* _TEXTO DE REFERÊNCIA_
• • • •
O senador Flávio Bolsonaro (PL-RJ), pré-candidato à Presidência, defendeu nesta quarta-feira (25) a pré-candidatura de Carlos Bolsonaro (PL-SC), seu irmão, a uma das vagas do Senado por Santa Catarina. Segundo Flávio, Carlos tem uma “relação histórica” com o Estado. Carlos fez sua carreira política no Rio de Janeiro.
“Carlos vai pra Santa Catarina. Ele é apaixonado por Santa Catarina, tem muitas ligações com Santa Catarina na sua vida”, declarou Flávio a jornalistas, após visitar seu pai, o ex-presidente Jair Bolsonaro (PL), na Papudinha. “Carlos é uma pessoa que tem vínculos históricos ali com Santa Catarina e vai ser um grande reforço”, falou.
Flávio reafirmou que seus palanques em Santa Catarina estão fechados, com apoio à reeleição do governador, Jorginho Mello (PL), e a Carol de Toni (PL) e a Carlos para o Senado.
Investigação contra Carlos
Flávio comentou a decisão do Ministério Público de reabrir a investigação contra Carlos por suposta prática de “rachadinha”. “Já estava arquivado, não tem nenhum fato novo. Espero que não seja um movimento político por causa da minha pré-candidatura, porque infelizmente algumas pessoas têm essa mania de botar a faca no pescoço dos outros e inventar crime onde não tem, achando que com isso vai ter alguma moeda de troca”, disse.
• • • •
* _LINHAS EXTRAÍDAS_
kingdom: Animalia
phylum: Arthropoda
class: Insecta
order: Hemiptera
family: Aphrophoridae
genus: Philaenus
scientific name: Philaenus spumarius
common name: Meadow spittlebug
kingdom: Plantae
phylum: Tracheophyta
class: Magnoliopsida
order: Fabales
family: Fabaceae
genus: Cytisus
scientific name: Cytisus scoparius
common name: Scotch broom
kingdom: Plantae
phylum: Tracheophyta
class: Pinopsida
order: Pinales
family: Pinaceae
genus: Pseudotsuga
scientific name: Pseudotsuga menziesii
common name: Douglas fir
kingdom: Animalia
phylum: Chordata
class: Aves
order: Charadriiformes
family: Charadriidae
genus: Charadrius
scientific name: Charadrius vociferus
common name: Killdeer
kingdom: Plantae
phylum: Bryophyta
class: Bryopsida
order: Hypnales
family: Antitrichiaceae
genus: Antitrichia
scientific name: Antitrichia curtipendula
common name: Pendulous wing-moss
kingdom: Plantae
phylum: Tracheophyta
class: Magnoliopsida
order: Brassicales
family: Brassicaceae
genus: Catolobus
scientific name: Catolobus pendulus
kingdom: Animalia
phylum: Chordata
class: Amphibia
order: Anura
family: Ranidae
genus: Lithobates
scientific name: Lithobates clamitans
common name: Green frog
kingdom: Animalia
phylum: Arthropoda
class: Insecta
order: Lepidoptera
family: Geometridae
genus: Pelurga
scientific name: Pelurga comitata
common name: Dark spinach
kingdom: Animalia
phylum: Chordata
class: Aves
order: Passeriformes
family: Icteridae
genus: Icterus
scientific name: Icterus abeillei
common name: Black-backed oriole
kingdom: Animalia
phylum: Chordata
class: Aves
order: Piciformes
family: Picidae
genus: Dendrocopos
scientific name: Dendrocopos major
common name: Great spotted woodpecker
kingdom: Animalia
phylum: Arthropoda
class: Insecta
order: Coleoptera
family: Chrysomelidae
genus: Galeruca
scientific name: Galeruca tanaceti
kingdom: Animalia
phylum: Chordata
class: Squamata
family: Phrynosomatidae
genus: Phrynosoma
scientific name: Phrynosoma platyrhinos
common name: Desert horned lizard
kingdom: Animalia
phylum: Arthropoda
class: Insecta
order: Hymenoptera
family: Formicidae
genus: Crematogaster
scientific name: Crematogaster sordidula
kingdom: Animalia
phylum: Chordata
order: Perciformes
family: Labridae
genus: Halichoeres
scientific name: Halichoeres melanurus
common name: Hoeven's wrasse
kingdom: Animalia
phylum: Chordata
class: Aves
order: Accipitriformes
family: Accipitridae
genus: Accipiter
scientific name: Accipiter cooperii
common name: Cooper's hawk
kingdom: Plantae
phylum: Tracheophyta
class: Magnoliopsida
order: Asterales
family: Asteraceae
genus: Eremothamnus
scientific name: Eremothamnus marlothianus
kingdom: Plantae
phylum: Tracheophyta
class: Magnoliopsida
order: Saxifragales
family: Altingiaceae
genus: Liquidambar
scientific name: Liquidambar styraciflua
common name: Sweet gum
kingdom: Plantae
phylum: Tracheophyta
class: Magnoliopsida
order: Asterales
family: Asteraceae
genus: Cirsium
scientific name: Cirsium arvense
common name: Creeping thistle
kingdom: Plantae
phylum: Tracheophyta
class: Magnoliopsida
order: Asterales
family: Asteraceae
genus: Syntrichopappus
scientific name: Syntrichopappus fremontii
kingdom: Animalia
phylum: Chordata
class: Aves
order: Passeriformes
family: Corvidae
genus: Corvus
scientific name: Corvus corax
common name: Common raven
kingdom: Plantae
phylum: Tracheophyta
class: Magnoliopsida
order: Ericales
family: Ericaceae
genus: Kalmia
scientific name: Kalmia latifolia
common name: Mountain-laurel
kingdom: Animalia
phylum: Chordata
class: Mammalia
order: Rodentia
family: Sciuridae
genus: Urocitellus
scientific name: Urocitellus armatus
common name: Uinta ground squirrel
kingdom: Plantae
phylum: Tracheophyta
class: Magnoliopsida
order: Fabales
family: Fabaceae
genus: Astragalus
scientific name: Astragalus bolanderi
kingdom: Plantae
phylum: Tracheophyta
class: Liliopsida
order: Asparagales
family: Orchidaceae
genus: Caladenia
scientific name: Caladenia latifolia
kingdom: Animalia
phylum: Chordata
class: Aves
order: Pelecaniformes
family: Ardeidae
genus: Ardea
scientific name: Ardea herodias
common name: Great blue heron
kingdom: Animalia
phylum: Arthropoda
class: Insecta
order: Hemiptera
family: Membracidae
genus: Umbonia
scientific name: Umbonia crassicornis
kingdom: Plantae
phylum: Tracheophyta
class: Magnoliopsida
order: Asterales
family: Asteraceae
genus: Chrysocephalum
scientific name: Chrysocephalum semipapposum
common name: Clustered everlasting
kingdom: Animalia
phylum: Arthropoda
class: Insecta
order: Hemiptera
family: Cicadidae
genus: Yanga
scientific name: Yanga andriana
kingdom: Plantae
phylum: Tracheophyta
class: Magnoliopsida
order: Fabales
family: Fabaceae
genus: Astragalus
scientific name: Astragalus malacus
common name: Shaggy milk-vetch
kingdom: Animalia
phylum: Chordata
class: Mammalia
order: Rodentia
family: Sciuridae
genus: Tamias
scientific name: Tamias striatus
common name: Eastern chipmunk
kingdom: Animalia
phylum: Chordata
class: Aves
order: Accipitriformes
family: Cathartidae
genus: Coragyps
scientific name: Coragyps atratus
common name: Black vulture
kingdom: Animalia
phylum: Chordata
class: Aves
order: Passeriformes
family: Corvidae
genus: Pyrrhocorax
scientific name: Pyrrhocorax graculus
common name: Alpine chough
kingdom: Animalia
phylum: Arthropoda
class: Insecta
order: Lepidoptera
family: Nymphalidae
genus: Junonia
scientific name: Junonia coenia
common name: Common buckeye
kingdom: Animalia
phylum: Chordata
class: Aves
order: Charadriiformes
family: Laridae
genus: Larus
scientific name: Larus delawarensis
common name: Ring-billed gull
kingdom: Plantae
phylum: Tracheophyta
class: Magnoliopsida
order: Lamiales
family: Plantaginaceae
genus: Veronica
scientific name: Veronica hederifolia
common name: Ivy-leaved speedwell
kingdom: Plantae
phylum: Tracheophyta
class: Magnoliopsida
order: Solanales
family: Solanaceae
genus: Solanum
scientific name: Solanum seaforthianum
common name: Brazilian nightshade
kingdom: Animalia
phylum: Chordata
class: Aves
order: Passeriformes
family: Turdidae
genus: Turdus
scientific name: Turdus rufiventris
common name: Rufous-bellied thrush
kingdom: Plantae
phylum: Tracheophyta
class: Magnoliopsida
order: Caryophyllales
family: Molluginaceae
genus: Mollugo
• • • •
* _TAREFA PROPOSTA 1_
No texto sobre a pré-candidatura de Carlos Bolsonaro, em que local Flávio visitou o pai antes de falar com os jornalistas?
* _TAREFA PROPOSTA 2_
Indique se cada afirmação concorda com o texto sobre a pré-candidatura de Carlos Bolsonaro, respondendo sim ou não e citando as palavras decisivas do texto: (a) Carlos construiu sua carreira política em Santa Catarina. (b) Flávio apoia a reeleição do governador Jorginho Mello. (c) Flávio afirmou que há fato novo na investigação contra Carlos.
* _TAREFA PROPOSTA 3_
Retome o texto sobre a pré-candidatura de Carlos Bolsonaro a partir do ponto em que ele termina.

* _RESPOSTA 1_
Na Papudinha.

* _RESPOSTA 2_
(a) Não: "Carlos fez sua carreira política no Rio de Janeiro."
(b) Sim: "com apoio à reeleição do governador, Jorginho Mello (PL)"
(c) Não: "Já estava arquivado, não tem nenhum fato novo."

* _RESPOSTA 3_
Zucco no RS
Flávio afirmou que o deputado Luciano Zucco (PL-RS) é, por ora, seu pré-candidato ao governo do Rio Grande do Sul. Já um dos apoios ao Senado poderia ser ao deputado Sanderson (PL-RS).
“Parece que lá ele (Zucco) chegou numa composição com o PP e, a princípio, ele é o nosso pré-candidato a governador. Na outra vaga do PL, nosso pré-candidato é o Sanderson. Ele (Zucco) está compondo que talvez o PP pegue a chapa dele como vice, mas tem que ouvir melhor o Zucco”, falou.
Atritos do PL
Flávio reafirmou que procurará integrantes do PL para “aparar arestas”, a fim de que estejam todos “na mesma página”. “Vou procurar todo mundo, como sempre fiz, porque a gente tem um objetivo maior, e todos estão na mesma página”, falou.
O senador disse que as pessoas precisam entender “a cabeça” do ex-deputado federal Eduardo Bolsonaro (PL-SP), seu irmão, que está nos Estados Unidos, sem mandato. Segundo ele, os dois já conversaram, e Eduardo se comprometeu a ajudar “no que puder” em sua campanha.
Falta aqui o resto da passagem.